The unnamed character in Jennifer Tremblay’s The List, who kept ordered catalogues in her mind to maintain stability in her life, returns in Tremblay’s follow-up play, The Carousel. Here, though, the woman can’t control what’s happening: her mother is dying, and, driving to her bedside, the daughter revisits some painful memories.

Nightwood presented The List in 2010 with the powerful Allegra Fulton, who’s back to portray this troubled character later in her life.

Though the narratives of the two plays don’t intersect and viewers needn’t have seen The List in order to appreciate The Carousel’s theatricality, it was useful for Fulton to have performed The List.
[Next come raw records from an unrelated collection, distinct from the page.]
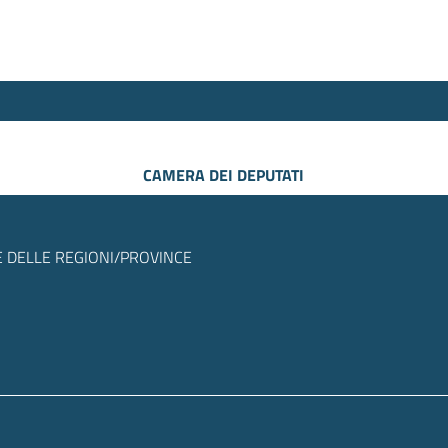
CAMERA DEI DEPUTATI
 DELLE REGIONI/PROVINCE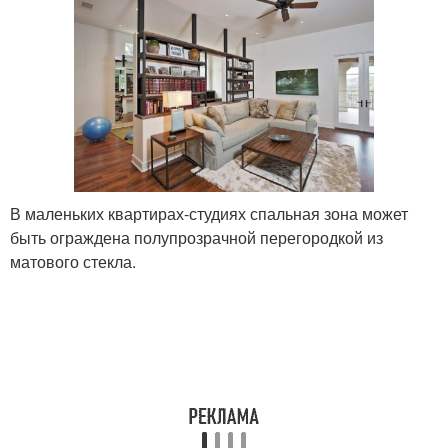
В маленьких квартирах-студиях спальная зона может
быть ограждена полупрозрачной перегородкой из
матового стекла.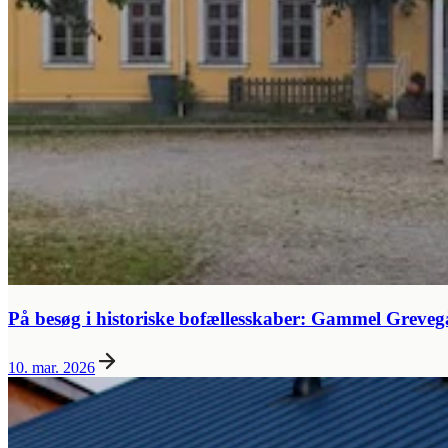
På besøg i historiske bofællesskaber: Gammel Greve
10. mar. 2026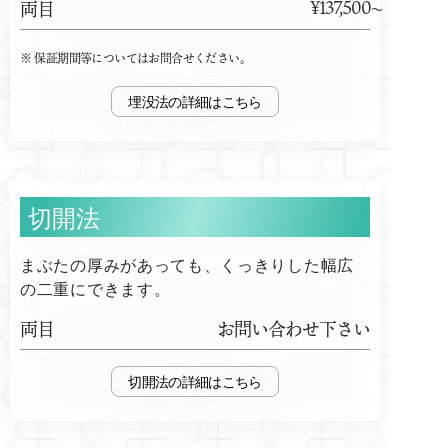
¥137,500
両目
保証期間等についてはお問合せください。
埋没法
切開法
まぶたの厚みがあっても、くっきりした幅広
の二重にできます。
両目
お問い合わせ下さい
切開法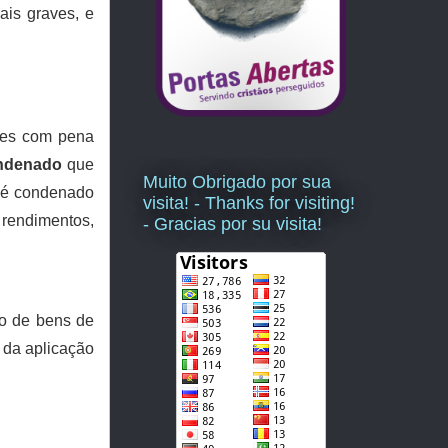
ais graves, e
mes com pena
ondenado
que
Muito Obrigado por sua
o é condenado
visita! - Thanks for visiting!
 rendimentos,
- Gracias por su visita!
o de bens de
 da aplicação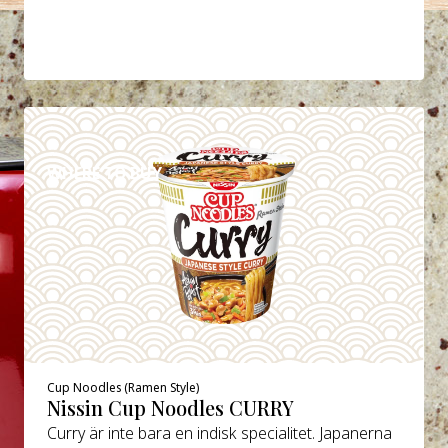
DETALJER
WHERE TO BUY
Cup Noodles (Ramen Style)
Nissin Cup Noodles CURRY
Curry är inte bara en indisk specialitet. Japanerna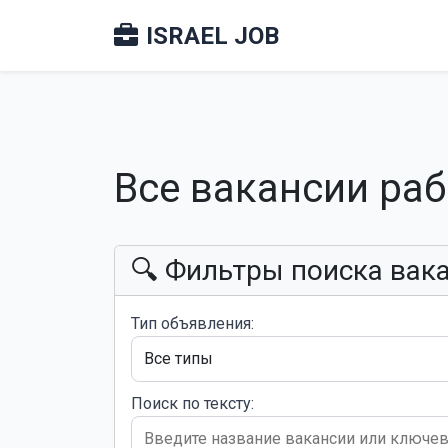
ISRAEL JOB
Все вакансии ра
🔍 Фильтры поиска вак
Тип объявления:
Поиск по тексту: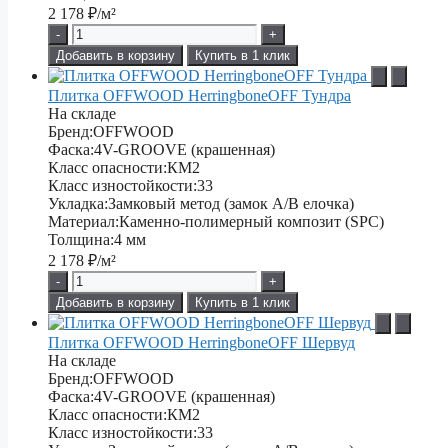
2 178
₽/м²
-
+
Добавить в корзину
Купить в 1 клик
Плитка OFFWOOD HerringboneOFF Тундра
На складе
Бренд:
OFFWOOD
Фаска:
4V-GROOVE (крашенная)
Класс опасности:
КМ2
Класс изностойкости:
33
Укладка:
Замковый метод (замок А/В елочка)
Материал:
Каменно-полимерный композит (SPC)
Толщина:
4 мм
2 178
₽/м²
-
+
Добавить в корзину
Купить в 1 клик
Плитка OFFWOOD HerringboneOFF Шервуд
На складе
Бренд:
OFFWOOD
Фаска:
4V-GROOVE (крашенная)
Класс опасности:
КМ2
Класс изностойкости:
33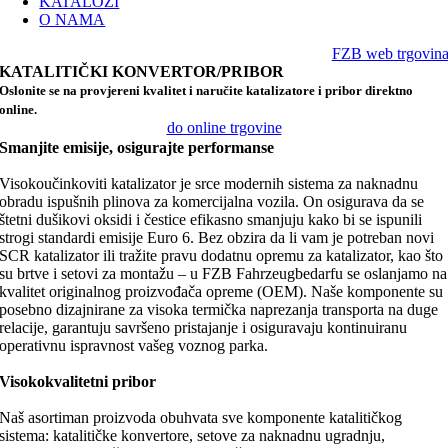
KATALOZI
O NAMA
FZB web trgovin
KATALITIČKI KONVERTOR/PRIBOR
Oslonite se na provjereni kvalitet i naručite katalizatore i pribor direktno
online.
do online trgovine
Smanjite emisije, osigurajte performanse
Visokoučinkoviti katalizator je srce modernih sistema za naknadnu
obradu ispušnih plinova za komercijalna vozila. On osigurava da se
štetni dušikovi oksidi i čestice efikasno smanjuju kako bi se ispunili
strogi standardi emisije Euro 6. Bez obzira da li vam je potreban novi
SCR katalizator ili tražite pravu dodatnu opremu za katalizator, kao što
su brtve i setovi za montažu – u FZB Fahrzeugbedarfu se oslanjamo na
kvalitet originalnog proizvođača opreme (OEM). Naše komponente su
posebno dizajnirane za visoka termička naprezanja transporta na duge
relacije, garantuju savršeno pristajanje i osiguravaju kontinuiranu
operativnu ispravnost vašeg voznog parka.
Visokokvalitetni pribor
Naš asortiman proizvoda obuhvata sve komponente katalitičkog
sistema: katalitičke konvertore, setove za naknadnu ugradnju,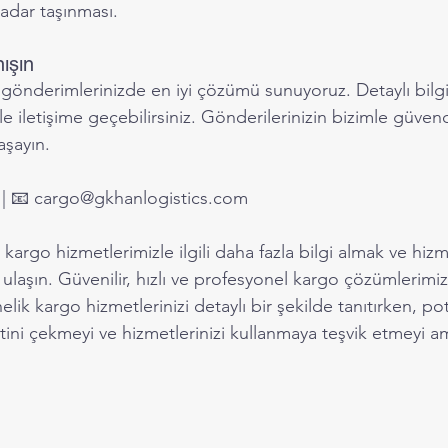
kadar taşınması.
ışın
gönderimlerinizde en iyi çözümü sunuyoruz. Detaylı bilgi
imle iletişime geçebilirsiniz. Gönderilerinizin bizimle güv
aşayın.
| 📧 
cargo@gkhanlogistics.com
kargo hizmetlerimizle ilgili daha fazla bilgi almak ve hiz
 ulaşın. Güvenilir, hızlı ve profesyonel kargo çözümlerimiz
lik kargo hizmetlerinizi detaylı bir şekilde tanıtırken, po
atini çekmeyi ve hizmetlerinizi kullanmaya teşvik etmeyi am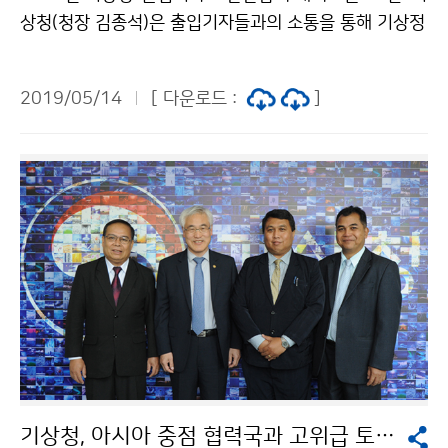
상청(청장 김종석)은 출입기자들과의 소통을 통해 기상정
책의 올바른 이해를 돕고 상호 우호적인 관계 증진을 위해
‘2019년 기상청- 출입기자 오찬간담회’를 개최했습니다.
2019/05/14
[ 다운로드 :
]
기상청, 아시아 중점 협력국과 고위급 토론회 개최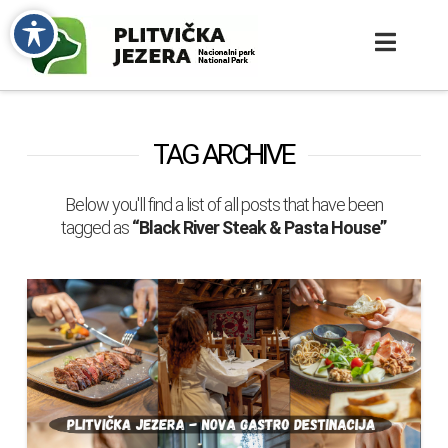
TAG ARCHIVE
Below you'll find a list of all posts that have been
tagged as
“Black River Steak & Pasta House”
“That history means I know the kind of challenge Tremblay’s writing offers to an actor,” says the performer during a rehearsal break. “The language functions in a particular way, which requires an excavation to find the simplicity of the performing style, striking a balance between letting the poetry live and finding the reasons to speak in so many different voices.”

That’s one major difference between The List and The Carousel. In the former, the speaker was almost invariably the woman in the latter, Fulton has to create a dozen or so characters.

“They come and go, sometimes flickering through quickly, speaking only three words, and at other times taking over and suddenly driving a scene. In some instances I have to be them and in others the woman comments on them. The challenge is what perspective to use in each scene, and the only way I can describe it is kaleidoscopic.

“It’s like an Alice In Wonderland world where I have to dive into the thoughts and memories of these people, just leap in and find different ways of presenting them.”

Fulton, points out that all the action of The Carousel could flash through the character’s mind in a quick-flowing minute.

“That swirl of memories, discussions and events gives the play its title. Since the nature of memory is mercurial and ethereal, her thoughts go round and round, like on a carousel, as she tries to work out her problems. Until she does, she can’t release her mother.”

In order to reach that point of letting go, the woman conjures up her grandparents, her mother at a younger age and also her own sons, who have a hold on her as strong as that of her ancestors.

Fulton, who’s done everything from difficult post-modern German plays and the one-woman show Frida K. to Shakespeare, Tremblay, Tennessee Williams and Wajdi Mouawad, admits she faces new challenges in The Carousel.

“Happily, I’ve been well partnered in the rehearsal hall with director Megan Follows and the designers (Denyse Karn, Kim Purtell and Thomas Ryder Payne), who become my dance partners once I start performing. I’ve learned certain skills needed for a solo show and know the pitfalls and how to build a performance when you’re the only one onstage. That’s the only way to be able to jump in and fly around with freedom in the play’s world.

“I love the tennis game of performing with others onstage, but it’s good to go back to solo performance, which forces me to meet and deal with a lot of dragons and demons while I’m onstage.”